Another measure of engagement is tracking the utilization of patients using MyChart. Today, 86% of all ACO patients are actively using myChart for prescription refills, lab results, scheduling appointments, reference guides, advance care planning and messaging to the provider.
Community Health
We recognize the importance of working collaboratively with community partners. We engage with community members, organizations, and local public health to problem-solve solutions in areas identified through the Community Health Needs Assessment (CHNA). Community Health Workers and Community Relations compliments this work as well as the work of operations and other areas of our organization, by developing deepened connections with key stakeholders and ensuring we’re responsive and accountable to uplift our communities.
Our community-giving strategies are moving from annual plans to longer-term impact on the Social Determinants and are focused on the health and vitality of our neighborhoods through housing, child-care, and mental health training, etc. Shorter-term efforts focus on food banks, farmers’ markets, and transportation. Our community investments are designed to improve health, lessen inequities, improve access to health care, and strengthen the fabric of our communities. Our approach is centrally supported and locally delivered.
Impacting SDOH
While working with a patient to address an immediate social need can be impactful for that individual, addressing the complexity of SDOH one patient at a time is unlike to make the lasting, systemic change needed for making substantial improvements in the root causes of health disparities. In addition to the direct service provided for patients through this program, Essentia Health is also collecting valuable data that can support system change at the community level.

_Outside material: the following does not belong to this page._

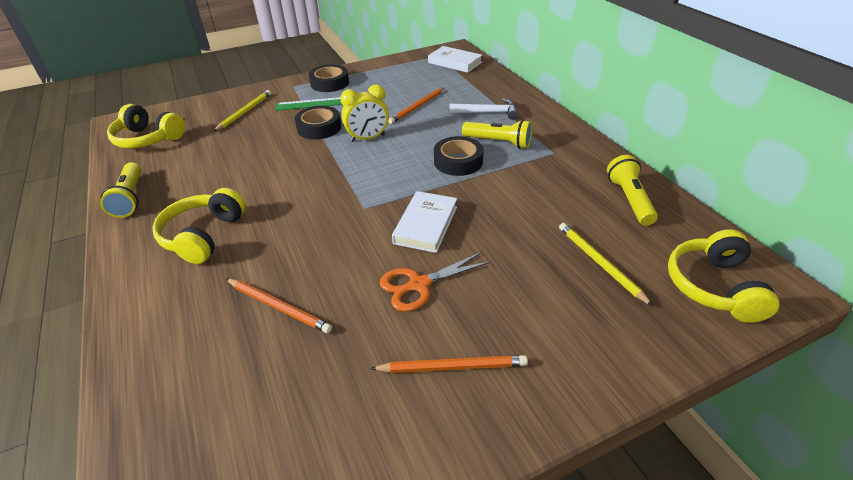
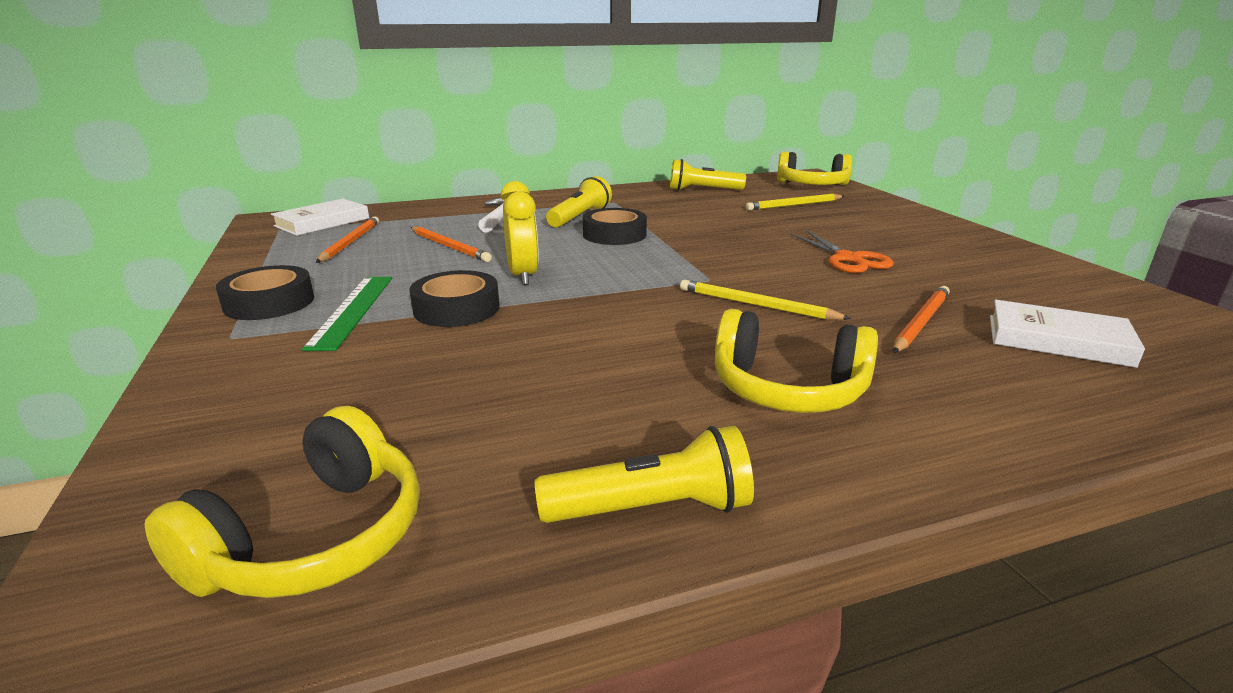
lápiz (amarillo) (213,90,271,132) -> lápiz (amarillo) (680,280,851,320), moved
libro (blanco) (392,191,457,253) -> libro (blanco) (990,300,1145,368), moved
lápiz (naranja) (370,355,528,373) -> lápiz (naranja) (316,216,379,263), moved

By working across multiple levels of impact (individual, organizational, community), Essentia Health is analyzing the broader context around poverty and inequity in the community. The focus is on identifying root causes, resource gaps, improving communication, and coordination among services/resource providers.
Technology innovation was identified as a necessary strategy to improve performance, particularly for unmet social needs. To generate a baseline of needed information, a social needs questionnaire in MyChart (patient EHR portal) was developed and automatically assigned to all patients prior to their visit. It is also included in the rooming process for patients who are not active on MyChart. The questionnaire has been sent with 1 million encounters and completed 420,330 times (46% response rate).To meet patients’ social needs identified through this screening, we employ community health workers to connect with patients and recently launched a web-based tool which supports patient referrals to community social service agencies.
In Summary
It is through the support of leadership, our innovative risk-based relationships with payers, digitally expanding chronic care models and integrating the social needs of our patients into their clinical care plans has allowed us to take a more compressive and holistically view of improving the health of our patients and communities which we are privileged to serve.